İş etiği ilkeleri, özellikle personel yönetimi alanındaki uzman ve yöneticilere yol göstermektedir.Yönetimde yer alan kişiler her ne olursa olsun personellere ; gerçeğe bağlı kalıp, doğruya inanıp onları da inandırarak hakikati konuşmalılar. Bireysel görüşmeler ya da toplu görüşmeler de verilen sözler ile eylemler arasındaki tutarlılığa değer vermeliler.Verilen Sözde durulmalıdır.Herkese hak ettiği şekilde adil davranarak karşısındakilerin de bu şekilde davranmasına vesile olmuş olurlar. Kişiler, kendisine nasıl davranılmasını istiyorsa, karşısındakilere öyle davranmalıdır.” Genellikle belgelerle düzenlemeler tek yeterli olmamaktadır, beklentileri gerçeğe dönüştürmek için hizmet verilen kurumun temel anlayışının kurum kültürüne sindirilmesi gerekir.

 

Hiçbir miras doğruluk kadar zengin değildir.” Shakespeare

 

Şimdiki zamanda sıkça görülen işin yürümemesi ve iş başvurularında bulunanlara “Bugün git, yarın gel” denmesinin nedeni ise “Ben mükemmelim, ben olmasam işler yürümez,ben olmazsam bu işletme ayakta kalamaz “diyenlerin sergilediği tutumdan dolayı, işini severek iş ahlakına uyarak yapan insanların karşısındakini küçümsemesi ve ilgilenmemesi durumunun tamamıyla iş ahlakını ters düştüğü ile ilgili olduğunu unutmamak gerekir.

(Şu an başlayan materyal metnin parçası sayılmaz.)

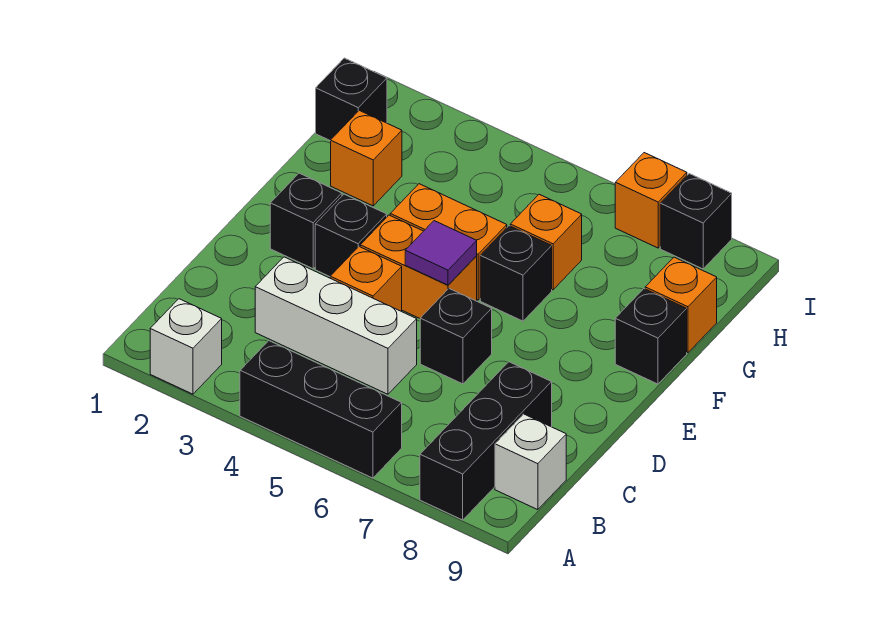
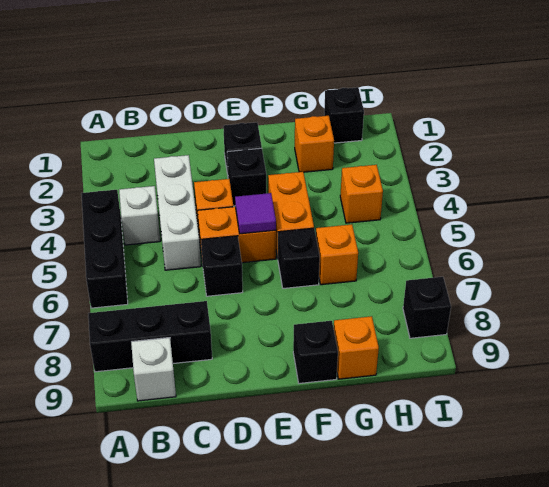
white 1x1 brick [150,299,222,394] -> white 1x1 brick moved to [119,186,160,245]
orange 1x2 brick [360,215,477,318] -> orange 1x2 brick turned to [198,206,276,264]
orange 1x1 brick [615,153,687,248] -> orange 1x1 brick moved to [340,165,383,223]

Her insan, karşısındakinin de en az kendisi kadar mutlu olmaya hakkı olduğunun, huzur ve bolluk içinde yaşamaya, az zamanda çok iş başarıp daha ferah bir hayata kavuşmaya hakkı olduğunu bilmelidir.

İşini yapan insan, karşısındaki insan yerine kendisini koymalı ve kendisi nasıl hizmet bekliyorsa, öyle hizmet etmelidir” . Kendilerini asla işe nimet bilmemeli. Bir başkasının da o işi yapacağını bilmek insanı alçak gönüllü olmaya sevk eder. Hiçbir şey alternatifsiz değildir. İşi kendisine nimet bilen insan, işiyle Hava atmayı bırakıp işinin hakkını verir.İş ahlâkını benimseyerek işine sahip çıkmalıdır.

Bir insan için Allah’ın en büyük ihsanı iyi ahlâktır. Güzel bir yüz ya da nazlı bir davranış bile, kalp kötüyse fena ahlâkı gizleyemez.